Okay..so I yanked the Dolphin and it was full of sand. Probably the dirtiest I have seen it. I have the filters soaking in dish soap now. Another question since I'm new to the SWG world (let me know if a new post would be more appropriate). I have been reading about people running their T-15 at 85-95% for 12+ hours. I went with the Jandy 40k AquaPure but if I recall, they have similar production (the Jandy is 1.25lbs/24 hours) I originally had mine on 85%, but it was over producing chlorine. Since I'm in central florida, the temps are in the mid 90s for a good part of daylight. I dropped it down to 25% production and run the pump on low for 3 hours in the morning and 3 hours in the evening and it has been keeping FC around 5 (CYA at 60). Knowing that the goal on PoolMath is 3-9, as long as FC is staying stable at 5...should I be concerned that I have it set at 25% for only six hours?
 
That's great and no, don't be concerned at all. At 6 hours run time on 25% and a 10,300 gallon pool, you're producing 0.9 ppm FC per day.
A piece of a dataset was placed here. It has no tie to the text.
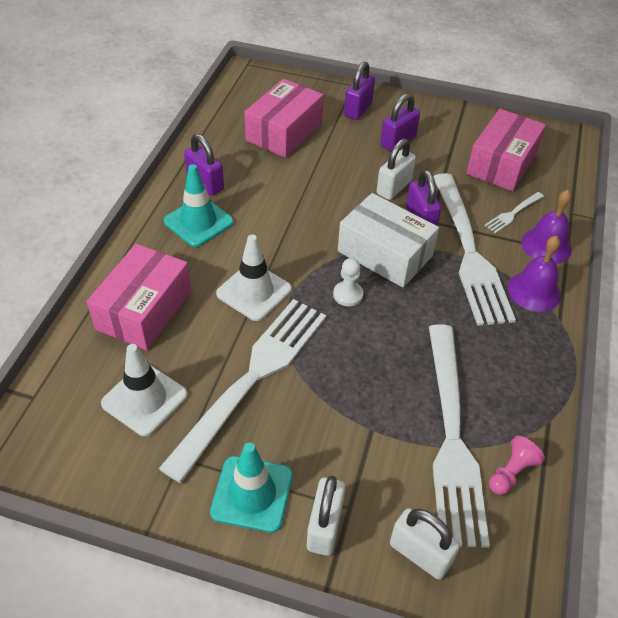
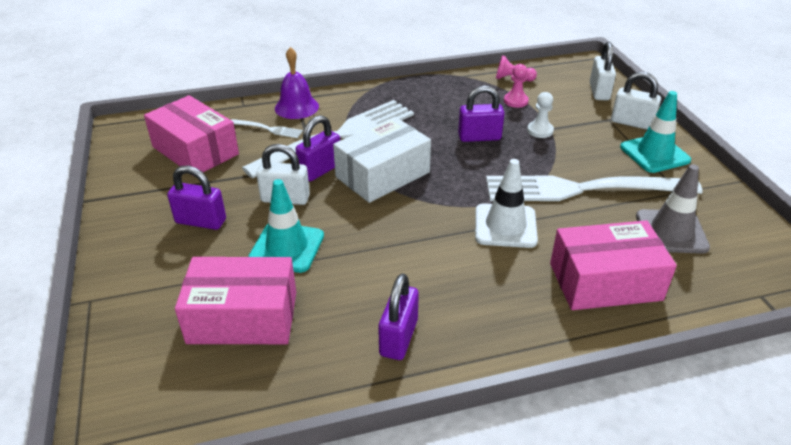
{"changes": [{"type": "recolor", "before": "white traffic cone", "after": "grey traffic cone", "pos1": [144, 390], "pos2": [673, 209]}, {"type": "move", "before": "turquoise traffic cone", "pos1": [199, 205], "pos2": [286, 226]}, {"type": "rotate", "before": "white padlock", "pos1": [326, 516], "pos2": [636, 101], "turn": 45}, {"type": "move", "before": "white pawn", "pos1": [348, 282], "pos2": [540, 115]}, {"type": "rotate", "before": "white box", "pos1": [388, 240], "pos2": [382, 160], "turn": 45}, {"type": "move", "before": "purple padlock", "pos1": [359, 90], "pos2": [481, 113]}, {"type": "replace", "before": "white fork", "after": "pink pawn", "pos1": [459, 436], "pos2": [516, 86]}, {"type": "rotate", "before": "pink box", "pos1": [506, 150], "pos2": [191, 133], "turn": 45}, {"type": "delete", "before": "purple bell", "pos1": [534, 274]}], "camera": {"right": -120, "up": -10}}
People on 12 hrs with an IC40 at 80% might have a 20,000 gal pool, little kids and teens in it day after day, and burn 3 or even 4 ppm FC per day.

Most people talk about 2-3 ppm FC extinction per day. The lowest I've heard was 0.5 ppm per day. It varies widely depending on bather load, use of a cover, amount of sunshine, duck poo, etc. etc. etc.